> Ordem de trabalho 1
Diga se cada afirmação abaixo está de acordo com o texto de leitura, respondendo sim ou não e citando literalmente as palavras do texto que decidem a questão. (a) O hino francês é originalmente em modo maior. (b) O movimento lento adicional da Sinfonia nº 3 vem depois do finale. (c) A edição OSESP/ABM traz a nota correta no c. 2.
> Ordem de trabalho 2
Reproduza sem alterações o trecho do texto de leitura que se inicia com as palavras "38 A Sinfonia" e vai até as palavras "dos temas líricos.".

36 Outra alteração disfórica, já que o hino francês originalmente é em modo maior. A “Marselhesa” também é citada no movimento final da Sinfonia nº 3, em contraponto ao Hino Nacional Brasileiro.
37 A figura do pianto, representada por uma segunda menor descendente, tornou-se um motivo frequente no repertório canônico europeu, usado para expressar “lamento”, sendo eventualmente associado com o passus duriusculus (MONELLE, 2000, p. 66-71).
38 A Sinfonia nº 3 também recebeu um movimento lento adicional, antes do finale.
39 Há uma espécie de motivo unificador, usado em quase todos os temas da Sinfonianº 4: o intervalo de 2ª maior que inicia os temas de fanfarra e de 2ª menor, empregado na cabeça dos temas líricos.
40 Raymond Monelle faz um estudo da temporalidade tomando como referência principal a noção de tempo experimentado e tempo natural de Bergson (MONELLE, 2000, p. 86-92); Pierre Boulez propõe as categorias de tempo “amorfo ou liso” e “pulsante ou estriado” (BOULEZ, 1992, p. 112, grifos no original).
41 A edição OSESP/ABM apresenta uma nota errada no c. 2, que não é o prolongamento de Dó# (soando como Si) no clarone, mas o semitom Dó#-Ré (soando Si-Dó), de acordo com o manuscrito.

> Material extraído
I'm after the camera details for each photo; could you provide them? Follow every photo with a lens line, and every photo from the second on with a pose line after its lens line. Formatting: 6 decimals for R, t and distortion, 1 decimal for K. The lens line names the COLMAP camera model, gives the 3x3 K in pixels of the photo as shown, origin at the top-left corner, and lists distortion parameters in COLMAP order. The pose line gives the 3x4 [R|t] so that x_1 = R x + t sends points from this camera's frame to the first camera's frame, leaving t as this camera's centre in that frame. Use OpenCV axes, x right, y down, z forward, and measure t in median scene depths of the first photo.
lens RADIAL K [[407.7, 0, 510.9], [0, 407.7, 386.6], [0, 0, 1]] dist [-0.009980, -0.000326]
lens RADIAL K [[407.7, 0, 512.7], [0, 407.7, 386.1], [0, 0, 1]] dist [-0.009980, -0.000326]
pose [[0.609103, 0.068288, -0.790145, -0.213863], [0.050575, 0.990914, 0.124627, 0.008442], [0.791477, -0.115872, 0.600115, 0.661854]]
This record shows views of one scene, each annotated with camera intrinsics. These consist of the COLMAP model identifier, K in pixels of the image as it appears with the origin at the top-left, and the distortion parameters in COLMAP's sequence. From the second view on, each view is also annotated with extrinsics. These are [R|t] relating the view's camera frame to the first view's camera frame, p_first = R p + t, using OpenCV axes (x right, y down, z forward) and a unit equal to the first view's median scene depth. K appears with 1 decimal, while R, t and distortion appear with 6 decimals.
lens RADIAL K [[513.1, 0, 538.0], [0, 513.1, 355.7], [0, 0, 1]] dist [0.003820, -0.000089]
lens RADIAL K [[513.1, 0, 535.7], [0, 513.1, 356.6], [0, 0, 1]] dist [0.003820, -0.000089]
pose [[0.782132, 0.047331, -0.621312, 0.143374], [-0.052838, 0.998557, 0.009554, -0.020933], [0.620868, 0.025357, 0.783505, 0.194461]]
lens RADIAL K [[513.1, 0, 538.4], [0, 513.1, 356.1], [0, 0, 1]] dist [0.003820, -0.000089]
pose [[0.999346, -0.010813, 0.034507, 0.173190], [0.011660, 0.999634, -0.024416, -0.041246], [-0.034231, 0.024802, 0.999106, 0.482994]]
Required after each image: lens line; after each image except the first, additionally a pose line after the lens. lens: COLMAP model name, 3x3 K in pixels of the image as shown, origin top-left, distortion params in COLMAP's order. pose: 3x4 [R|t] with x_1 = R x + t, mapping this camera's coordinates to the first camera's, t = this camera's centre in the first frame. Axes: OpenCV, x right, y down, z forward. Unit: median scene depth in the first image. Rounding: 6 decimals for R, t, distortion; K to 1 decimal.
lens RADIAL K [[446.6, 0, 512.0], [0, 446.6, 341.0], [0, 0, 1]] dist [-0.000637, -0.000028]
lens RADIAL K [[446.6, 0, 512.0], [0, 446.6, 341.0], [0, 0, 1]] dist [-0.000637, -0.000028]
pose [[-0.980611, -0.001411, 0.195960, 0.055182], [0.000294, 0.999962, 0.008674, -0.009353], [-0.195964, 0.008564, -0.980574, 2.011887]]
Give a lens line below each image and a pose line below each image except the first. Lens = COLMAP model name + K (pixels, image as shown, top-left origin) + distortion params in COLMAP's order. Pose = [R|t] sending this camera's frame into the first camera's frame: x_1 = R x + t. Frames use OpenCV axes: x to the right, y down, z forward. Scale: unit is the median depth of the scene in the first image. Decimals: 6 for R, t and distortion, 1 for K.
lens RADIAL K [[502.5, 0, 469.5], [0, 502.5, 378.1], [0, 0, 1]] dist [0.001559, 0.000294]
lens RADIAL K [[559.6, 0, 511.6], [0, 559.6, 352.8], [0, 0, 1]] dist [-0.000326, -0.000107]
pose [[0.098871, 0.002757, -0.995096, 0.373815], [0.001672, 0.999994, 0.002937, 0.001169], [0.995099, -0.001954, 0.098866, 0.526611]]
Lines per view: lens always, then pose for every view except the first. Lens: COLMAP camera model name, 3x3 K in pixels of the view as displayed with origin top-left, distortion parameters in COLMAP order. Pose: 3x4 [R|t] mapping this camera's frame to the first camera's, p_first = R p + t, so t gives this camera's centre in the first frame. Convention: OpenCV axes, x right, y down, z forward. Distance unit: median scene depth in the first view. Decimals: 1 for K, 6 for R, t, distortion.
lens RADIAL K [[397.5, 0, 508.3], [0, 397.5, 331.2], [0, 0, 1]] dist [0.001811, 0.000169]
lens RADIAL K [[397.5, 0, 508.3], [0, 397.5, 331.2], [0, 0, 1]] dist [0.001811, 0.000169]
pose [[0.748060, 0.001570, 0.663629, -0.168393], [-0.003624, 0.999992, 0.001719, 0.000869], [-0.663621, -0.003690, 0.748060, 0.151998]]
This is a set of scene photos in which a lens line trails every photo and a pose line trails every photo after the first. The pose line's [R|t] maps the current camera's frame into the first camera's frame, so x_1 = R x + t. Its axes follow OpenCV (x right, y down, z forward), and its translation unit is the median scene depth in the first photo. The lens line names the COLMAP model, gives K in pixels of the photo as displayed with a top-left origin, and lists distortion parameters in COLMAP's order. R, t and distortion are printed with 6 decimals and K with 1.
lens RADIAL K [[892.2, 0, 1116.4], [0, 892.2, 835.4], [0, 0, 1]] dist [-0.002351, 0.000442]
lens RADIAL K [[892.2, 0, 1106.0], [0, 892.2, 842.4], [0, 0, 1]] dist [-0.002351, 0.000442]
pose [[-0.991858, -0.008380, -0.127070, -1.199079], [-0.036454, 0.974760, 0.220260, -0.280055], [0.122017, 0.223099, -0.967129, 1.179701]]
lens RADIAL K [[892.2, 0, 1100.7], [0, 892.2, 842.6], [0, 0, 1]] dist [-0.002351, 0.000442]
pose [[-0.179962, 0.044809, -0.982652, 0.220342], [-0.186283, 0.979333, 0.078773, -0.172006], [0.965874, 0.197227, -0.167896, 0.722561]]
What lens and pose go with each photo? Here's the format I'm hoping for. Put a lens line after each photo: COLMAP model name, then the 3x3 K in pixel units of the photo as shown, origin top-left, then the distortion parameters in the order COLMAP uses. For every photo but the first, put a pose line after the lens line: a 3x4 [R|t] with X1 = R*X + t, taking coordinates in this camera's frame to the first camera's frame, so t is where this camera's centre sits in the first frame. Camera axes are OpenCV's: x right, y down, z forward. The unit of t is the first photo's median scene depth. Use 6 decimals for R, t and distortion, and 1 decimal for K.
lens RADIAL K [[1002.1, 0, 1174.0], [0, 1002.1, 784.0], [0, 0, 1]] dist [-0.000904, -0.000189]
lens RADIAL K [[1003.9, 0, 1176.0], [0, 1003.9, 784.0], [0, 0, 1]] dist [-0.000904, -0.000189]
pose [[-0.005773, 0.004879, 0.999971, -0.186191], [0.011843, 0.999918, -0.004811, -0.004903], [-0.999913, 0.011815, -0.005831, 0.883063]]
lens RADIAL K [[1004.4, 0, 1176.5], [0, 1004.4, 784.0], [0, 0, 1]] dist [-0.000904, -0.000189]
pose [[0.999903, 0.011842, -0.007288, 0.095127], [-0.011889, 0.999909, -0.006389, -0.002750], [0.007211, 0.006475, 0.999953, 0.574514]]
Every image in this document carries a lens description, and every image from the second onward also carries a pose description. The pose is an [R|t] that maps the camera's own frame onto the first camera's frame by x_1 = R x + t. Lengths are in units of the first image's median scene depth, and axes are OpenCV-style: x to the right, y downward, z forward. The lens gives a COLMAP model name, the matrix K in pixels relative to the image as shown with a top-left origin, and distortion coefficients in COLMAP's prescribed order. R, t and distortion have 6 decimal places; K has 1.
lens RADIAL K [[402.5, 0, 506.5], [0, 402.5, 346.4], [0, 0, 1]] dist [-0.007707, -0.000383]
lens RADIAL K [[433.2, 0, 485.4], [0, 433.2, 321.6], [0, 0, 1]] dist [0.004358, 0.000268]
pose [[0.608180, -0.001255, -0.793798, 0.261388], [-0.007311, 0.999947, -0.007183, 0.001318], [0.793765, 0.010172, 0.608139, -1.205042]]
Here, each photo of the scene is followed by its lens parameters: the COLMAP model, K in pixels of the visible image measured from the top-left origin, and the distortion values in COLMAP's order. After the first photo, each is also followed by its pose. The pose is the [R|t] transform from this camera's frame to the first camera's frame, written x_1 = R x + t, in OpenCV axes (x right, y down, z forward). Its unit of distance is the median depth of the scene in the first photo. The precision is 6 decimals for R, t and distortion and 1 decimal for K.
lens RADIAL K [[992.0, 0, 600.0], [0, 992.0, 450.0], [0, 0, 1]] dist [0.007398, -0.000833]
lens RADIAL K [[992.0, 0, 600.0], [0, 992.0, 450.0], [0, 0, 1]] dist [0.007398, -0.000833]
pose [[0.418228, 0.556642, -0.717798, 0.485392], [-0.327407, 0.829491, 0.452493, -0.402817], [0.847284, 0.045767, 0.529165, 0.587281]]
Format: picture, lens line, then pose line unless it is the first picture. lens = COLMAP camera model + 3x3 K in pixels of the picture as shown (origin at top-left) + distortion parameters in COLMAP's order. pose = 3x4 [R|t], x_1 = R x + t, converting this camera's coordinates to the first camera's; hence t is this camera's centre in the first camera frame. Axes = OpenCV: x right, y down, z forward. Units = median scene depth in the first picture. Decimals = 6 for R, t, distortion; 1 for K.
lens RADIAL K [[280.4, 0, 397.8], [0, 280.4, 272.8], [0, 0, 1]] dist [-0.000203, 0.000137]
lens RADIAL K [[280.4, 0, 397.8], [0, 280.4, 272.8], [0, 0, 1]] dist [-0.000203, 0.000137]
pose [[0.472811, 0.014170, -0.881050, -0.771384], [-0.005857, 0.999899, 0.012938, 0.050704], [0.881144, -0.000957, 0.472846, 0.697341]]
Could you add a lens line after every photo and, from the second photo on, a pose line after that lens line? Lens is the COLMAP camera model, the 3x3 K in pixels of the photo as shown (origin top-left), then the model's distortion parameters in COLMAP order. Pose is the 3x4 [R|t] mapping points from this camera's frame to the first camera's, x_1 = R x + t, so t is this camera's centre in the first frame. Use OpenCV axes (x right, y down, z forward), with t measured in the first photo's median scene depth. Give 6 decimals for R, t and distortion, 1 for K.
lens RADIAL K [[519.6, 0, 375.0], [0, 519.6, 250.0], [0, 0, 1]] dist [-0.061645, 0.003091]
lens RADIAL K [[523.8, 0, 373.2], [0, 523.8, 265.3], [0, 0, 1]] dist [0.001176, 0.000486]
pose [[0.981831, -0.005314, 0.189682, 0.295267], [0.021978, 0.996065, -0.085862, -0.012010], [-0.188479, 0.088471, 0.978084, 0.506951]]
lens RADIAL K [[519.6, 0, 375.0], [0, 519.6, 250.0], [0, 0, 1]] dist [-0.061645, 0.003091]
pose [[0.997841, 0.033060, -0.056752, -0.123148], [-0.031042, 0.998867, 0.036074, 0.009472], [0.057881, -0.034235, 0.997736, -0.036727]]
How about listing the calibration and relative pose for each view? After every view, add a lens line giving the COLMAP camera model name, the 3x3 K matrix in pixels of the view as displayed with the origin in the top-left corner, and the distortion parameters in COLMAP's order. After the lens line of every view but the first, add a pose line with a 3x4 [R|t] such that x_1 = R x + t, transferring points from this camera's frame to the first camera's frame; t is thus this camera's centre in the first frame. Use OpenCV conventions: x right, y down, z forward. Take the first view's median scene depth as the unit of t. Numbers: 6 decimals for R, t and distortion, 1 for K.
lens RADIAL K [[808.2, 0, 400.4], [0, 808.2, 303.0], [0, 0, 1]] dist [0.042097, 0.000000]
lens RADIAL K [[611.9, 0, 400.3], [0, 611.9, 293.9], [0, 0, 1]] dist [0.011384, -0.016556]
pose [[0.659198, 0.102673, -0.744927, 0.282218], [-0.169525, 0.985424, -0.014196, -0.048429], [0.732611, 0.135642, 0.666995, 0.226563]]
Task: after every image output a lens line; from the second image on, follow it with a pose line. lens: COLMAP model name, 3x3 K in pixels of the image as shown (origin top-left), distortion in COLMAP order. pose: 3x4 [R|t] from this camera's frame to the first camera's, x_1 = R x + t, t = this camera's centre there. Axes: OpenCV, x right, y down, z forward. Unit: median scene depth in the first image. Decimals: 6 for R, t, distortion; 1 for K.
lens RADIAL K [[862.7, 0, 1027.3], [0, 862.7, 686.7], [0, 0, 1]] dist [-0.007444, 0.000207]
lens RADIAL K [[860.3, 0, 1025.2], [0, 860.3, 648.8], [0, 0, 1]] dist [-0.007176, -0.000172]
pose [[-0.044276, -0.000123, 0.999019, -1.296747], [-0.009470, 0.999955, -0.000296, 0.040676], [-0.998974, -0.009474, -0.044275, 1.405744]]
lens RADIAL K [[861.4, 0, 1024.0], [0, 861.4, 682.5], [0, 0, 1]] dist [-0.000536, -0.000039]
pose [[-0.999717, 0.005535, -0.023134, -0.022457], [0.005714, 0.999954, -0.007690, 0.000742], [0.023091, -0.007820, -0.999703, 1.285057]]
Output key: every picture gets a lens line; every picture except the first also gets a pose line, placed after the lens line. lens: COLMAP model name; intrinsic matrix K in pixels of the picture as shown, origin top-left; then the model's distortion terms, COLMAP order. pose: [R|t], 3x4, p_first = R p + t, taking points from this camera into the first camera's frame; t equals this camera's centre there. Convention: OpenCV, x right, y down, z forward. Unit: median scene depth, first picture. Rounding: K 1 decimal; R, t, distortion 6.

> Resposta escrita 1
(a) Sim: "já que o hino francês originalmente é em modo maior".
(b) Não: "A Sinfonia nº 3 também recebeu um movimento lento adicional, antes do finale."
(c) Não: "A edição OSESP/ABM apresenta uma nota errada no c. 2".

> Resposta escrita 2
38 A Sinfonia nº 3 também recebeu um movimento lento adicional, antes do finale.
39 Há uma espécie de motivo unificador, usado em quase todos os temas da Sinfonianº 4: o intervalo de 2ª maior que inicia os temas de fanfarra e de 2ª menor, empregado na cabeça dos temas líricos.